§ **Exercise aim**
Please repeat the lines below exactly. Begin with the line containing "So a big pigeon" and go on through the line containing "I’ve heard of".
|---|
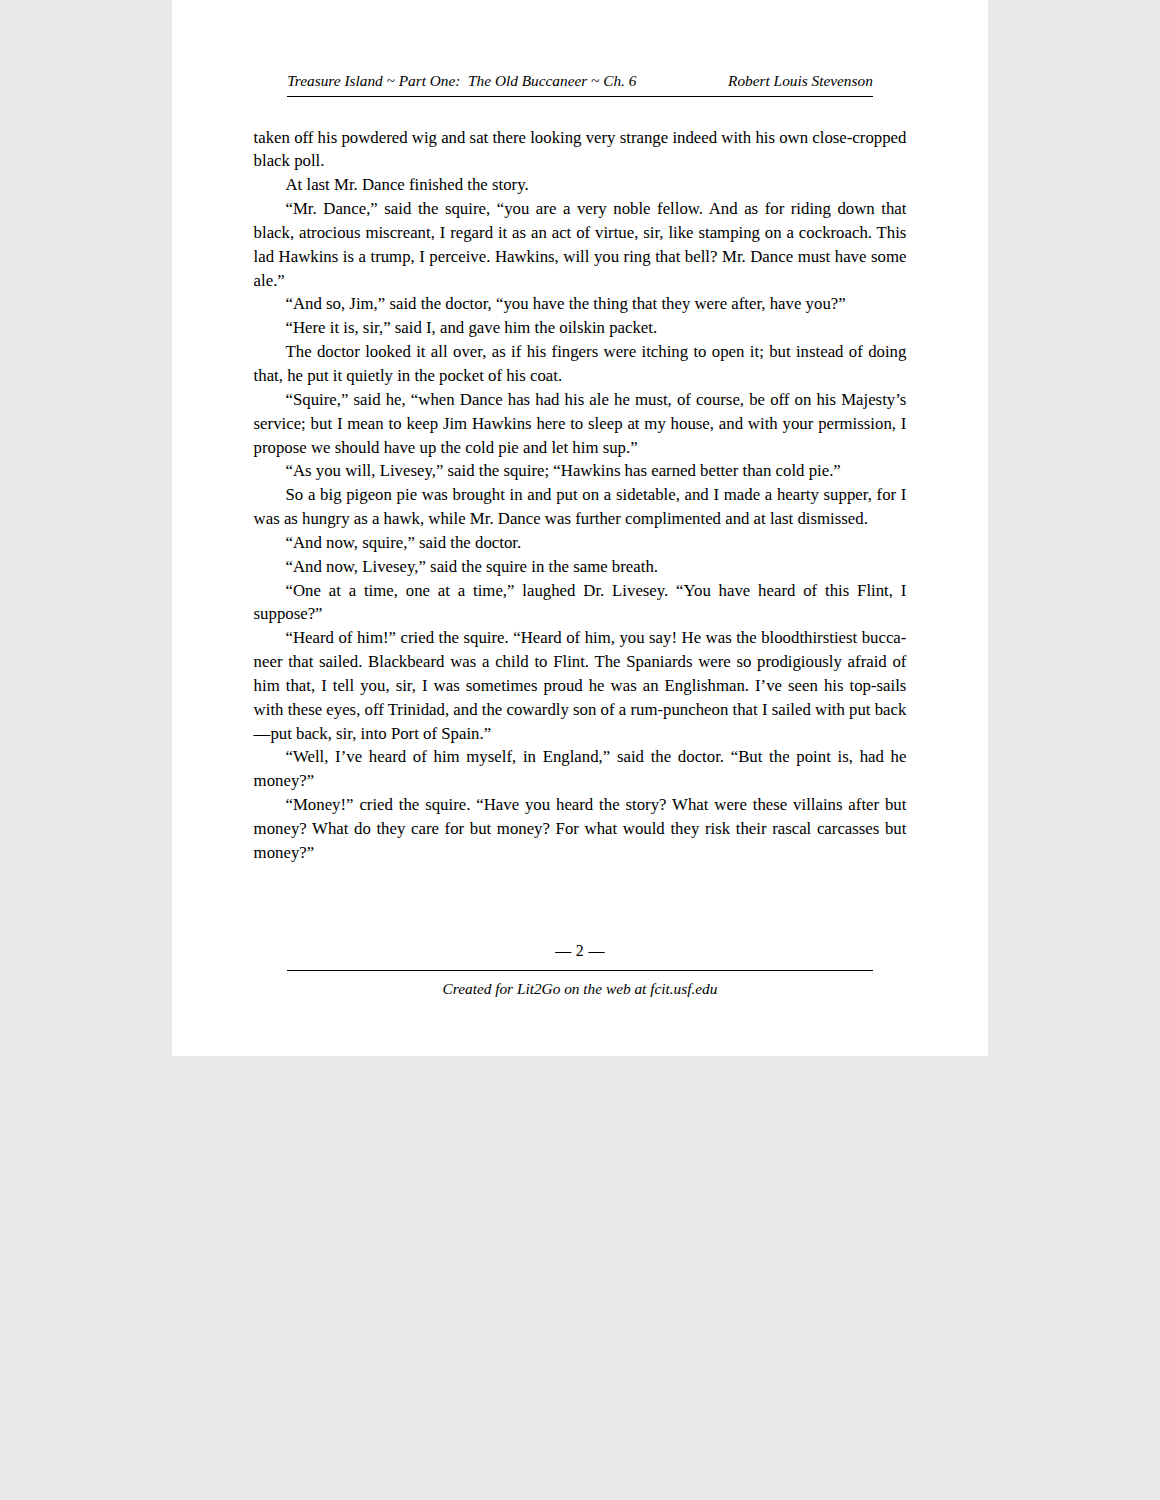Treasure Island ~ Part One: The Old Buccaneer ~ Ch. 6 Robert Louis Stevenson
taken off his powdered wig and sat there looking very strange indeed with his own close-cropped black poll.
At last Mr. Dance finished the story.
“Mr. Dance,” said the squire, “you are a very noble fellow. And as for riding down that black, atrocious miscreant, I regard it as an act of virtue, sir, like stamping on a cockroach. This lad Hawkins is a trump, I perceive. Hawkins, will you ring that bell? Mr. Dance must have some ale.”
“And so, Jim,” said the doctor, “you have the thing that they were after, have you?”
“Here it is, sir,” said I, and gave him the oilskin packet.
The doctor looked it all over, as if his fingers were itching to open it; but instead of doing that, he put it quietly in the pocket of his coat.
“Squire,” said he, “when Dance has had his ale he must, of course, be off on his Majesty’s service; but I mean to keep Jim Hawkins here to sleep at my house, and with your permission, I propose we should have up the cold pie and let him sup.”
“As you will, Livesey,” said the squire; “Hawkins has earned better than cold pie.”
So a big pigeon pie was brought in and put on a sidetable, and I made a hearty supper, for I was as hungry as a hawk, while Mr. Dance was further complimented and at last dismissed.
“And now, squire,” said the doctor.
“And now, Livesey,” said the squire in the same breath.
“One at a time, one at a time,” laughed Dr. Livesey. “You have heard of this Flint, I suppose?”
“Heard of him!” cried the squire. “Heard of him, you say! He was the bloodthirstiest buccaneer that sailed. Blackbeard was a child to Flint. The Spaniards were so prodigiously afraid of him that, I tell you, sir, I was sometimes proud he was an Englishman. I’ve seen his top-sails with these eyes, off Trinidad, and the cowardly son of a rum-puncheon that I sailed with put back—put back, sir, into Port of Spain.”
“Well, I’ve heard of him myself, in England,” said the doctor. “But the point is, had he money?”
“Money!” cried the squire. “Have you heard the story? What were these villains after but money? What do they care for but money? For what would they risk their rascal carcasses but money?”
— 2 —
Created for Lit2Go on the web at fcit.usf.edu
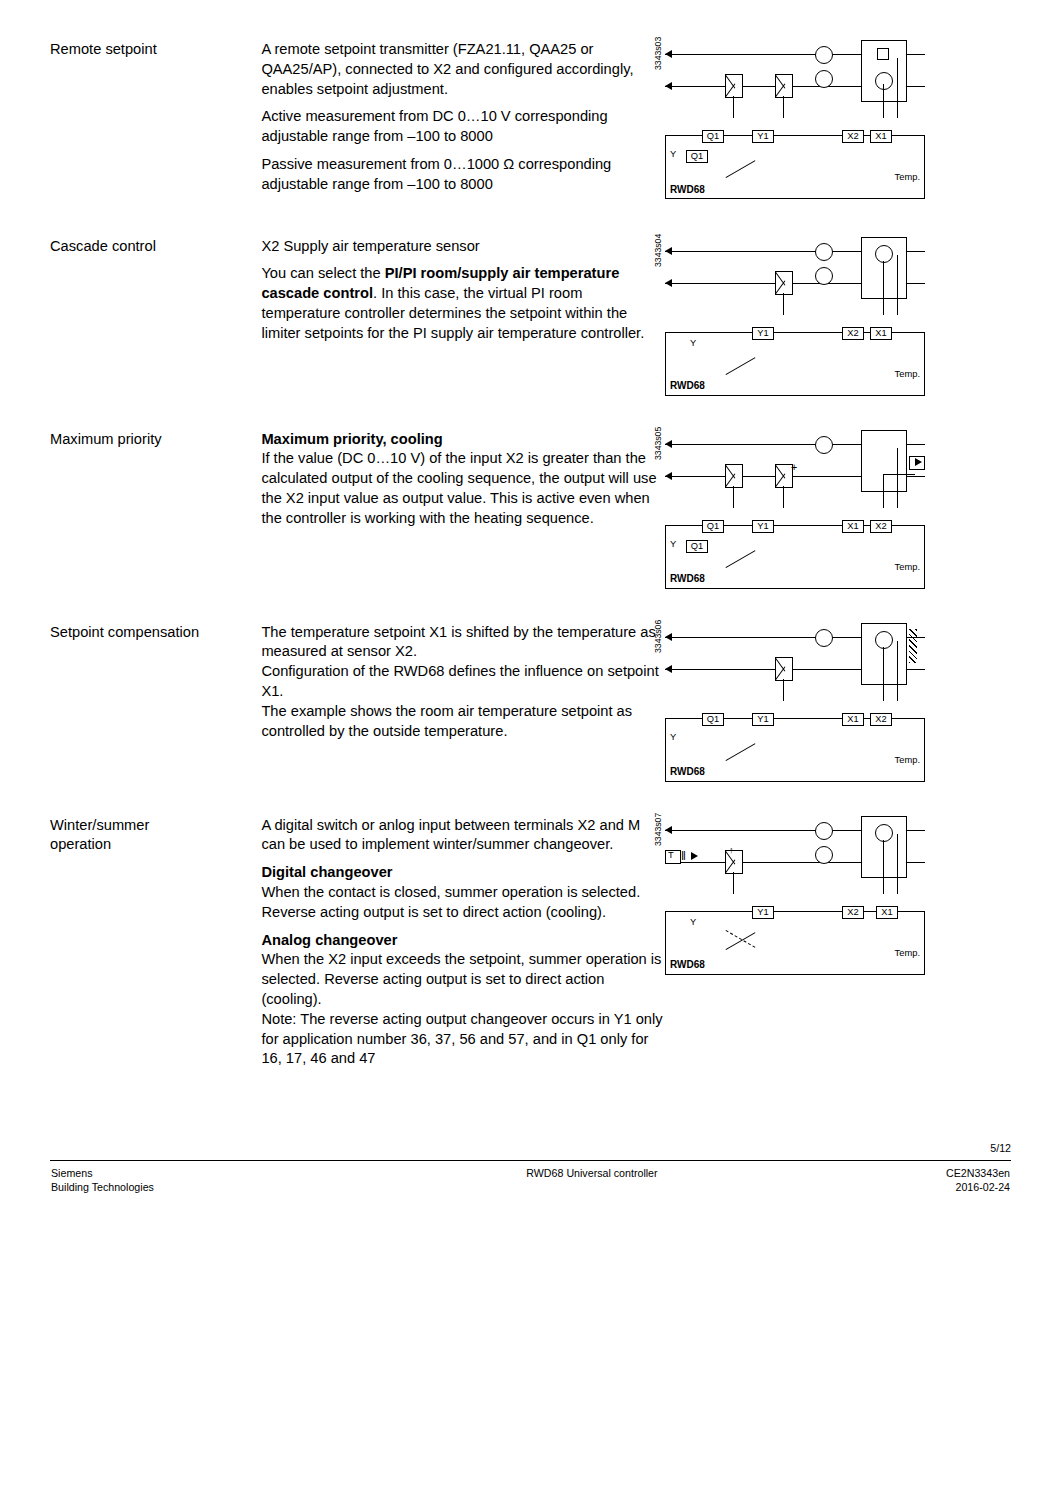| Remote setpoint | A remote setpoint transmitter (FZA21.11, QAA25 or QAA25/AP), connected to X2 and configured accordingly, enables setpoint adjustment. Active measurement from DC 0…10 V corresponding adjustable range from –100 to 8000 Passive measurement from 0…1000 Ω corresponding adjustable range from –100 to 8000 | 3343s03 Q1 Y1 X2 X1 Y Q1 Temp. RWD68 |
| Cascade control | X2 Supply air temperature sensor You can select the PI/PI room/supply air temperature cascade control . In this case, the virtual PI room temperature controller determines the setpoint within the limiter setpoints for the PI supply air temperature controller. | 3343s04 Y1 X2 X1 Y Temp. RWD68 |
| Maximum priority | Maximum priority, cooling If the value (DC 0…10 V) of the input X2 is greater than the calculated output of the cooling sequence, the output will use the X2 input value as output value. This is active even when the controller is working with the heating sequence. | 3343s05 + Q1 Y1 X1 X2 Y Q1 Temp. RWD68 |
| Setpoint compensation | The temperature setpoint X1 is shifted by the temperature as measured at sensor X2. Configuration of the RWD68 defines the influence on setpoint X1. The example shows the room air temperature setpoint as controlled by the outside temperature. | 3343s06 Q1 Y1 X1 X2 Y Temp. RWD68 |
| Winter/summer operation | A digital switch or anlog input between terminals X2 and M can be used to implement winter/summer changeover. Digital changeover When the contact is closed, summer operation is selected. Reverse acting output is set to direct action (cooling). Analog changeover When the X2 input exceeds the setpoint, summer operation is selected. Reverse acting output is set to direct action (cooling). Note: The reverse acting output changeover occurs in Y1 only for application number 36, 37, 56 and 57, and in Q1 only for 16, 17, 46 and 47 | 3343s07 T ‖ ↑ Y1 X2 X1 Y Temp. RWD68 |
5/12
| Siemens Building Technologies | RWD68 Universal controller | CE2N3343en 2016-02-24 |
|---|
§ **Answer to the exercise**
So a big pigeon pie was brought in and put on a sidetable, and I made a hearty supper, for I was as hungry as a hawk, while Mr. Dance was further complimented and at last dismissed.
“And now, squire,” said the doctor.
“And now, Livesey,” said the squire in the same breath.
“One at a time, one at a time,” laughed Dr. Livesey. “You have heard of this Flint, I suppose?”
“Heard of him!” cried the squire. “Heard of him, you say! He was the bloodthirstiest buccaneer that sailed. Blackbeard was a child to Flint. The Spaniards were so prodigiously afraid of him that, I tell you, sir, I was sometimes proud he was an Englishman. I’ve seen his top-sails with these eyes, off Trinidad, and the cowardly son of a rum-puncheon that I sailed with put back—put back, sir, into Port of Spain.”
“Well, I’ve heard of him myself, in England,” said the doctor. “But the point is, had he money?”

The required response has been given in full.